* _Given text_

········

For the Met, the situation is more complicated, but one can sympathise with the frontline police, given the legal web of repercussions they might face. This is all compounded when dealing with juveniles, meaning any decision to detain requires the fulfilling of additional PACE (Police and Criminal Evidence Act 1984) requirements, such as notification of a responsible adult when charging each offender in question.
Even the issuing of a section 35 order under the Public Order Act, which allows the police to compel individuals to leave a specific area for up to 48 hours, does not allow the type of mass clear-out of offenders that the public might imagine. Officers must direct individuals to leave an area, allow time for compliance and only then are able to arrest if they refuse to do so.
Which leads to the important issue of capacity. That it is difficult for a handful of officers to carry out mass detentions is evident from social media footage. But even if it were possible to restrain individuals, where would they end up being detained? According to the police inspectorate, the Met operates 22 operational custody suites and eight contingency suites, which equates to about 742 cells, 590 of which are technically always available (though routine occupancy rates might lower this to around 400). An individual custody suite, such as the nearby one at Brixton, might hold between 20 to 30 cells.
For the police to attempt a large-scale detention of youths in a scenario like Clapham, it would require the use of between half to a third of all custody suite capacity in London, hundreds of Met officers, and additional resource to process offenders in detention.

········

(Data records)
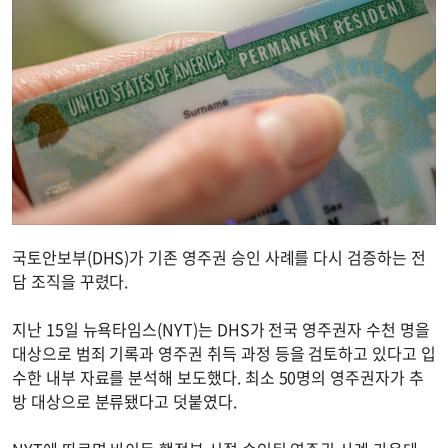
국토안보부(DHS)가 기존 영주권 승인 사례를 다시 검증하는 전
담 조직을 꾸렸다.
지난 15일 뉴욕타임스(NYT)는 DHS가 전국 영주권자 수천 명을
대상으로 범죄 기록과 영주권 취득 과정 등을 검토하고 있다고 입
수한 내부 자료를 분석해 보도했다. 최소 50명의 영주권자가 추
방 대상으로 분류됐다고 덧붙였다.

········

* _Complete the following_
1 – From the text on police detention powers, list every figure it gives for the number of Met custody suites or cells.
2 – According to the text on police detention powers, for how long can a section 35 order under the Public Order Act compel individuals to leave a specific area?
3 – Write the next part of the text on police detention powers, continuing after its last sentence.
The records have nothing to do with the tasks.

* _Activity answers_
1 –
- 22 operational custody suites
- Eight contingency suites
- About 742 cells in total
- 590 cells technically always available
- Around 400 cells once routine occupancy is taken into account
- Between 20 and 30 cells in an individual custody suite, such as the one at Brixton

2 – Up to 48 hours.

3 –
Of course, the police are quite capable of doing this when needed. You only need to look at the heavy presence routinely deployed at football grounds to see that the police are happy to use aggressive tactics to break up crowds.
But despite a hundred officers eventually being deployed in Clapham, there was clearly a lack of will from political and Met leaders, forcing officers to operate within severe constraints. This, in practice, seems to have involved establishing a low level of ‘tolerable’ criminality, such as nuisance behaviour, vandalism and petty theft, and then choosing to intervene when this level escalates into something more serious, such as violence. The small number of arrests made during the disorder were for assault.
The trouble is that all sides become very aware of this arrangement. Such tactics essentially permit all sorts of lower level yet highly disruptive disorder, almost challenging the offenders to test the boundaries of their criminality. While this may be operationally pragmatic, it is a disaster for public confidence in policing
It will also inspire further such scenes, given the main lesson most people will draw is that you can effectively get away with a certain level of public disorder. Police resources are stretched, but the Met seem rudderless, and the mayor is unwilling to give the police the political support needed to take a more decisive approach to disorder.
Instead of announcing new youth club funding, Sir Sadiq would be wise to invest the money into new detention facilities across London. But he also needs to stand behind the police and encourage a more proactive approach to detention that is strong enough to disperse an unruly mob.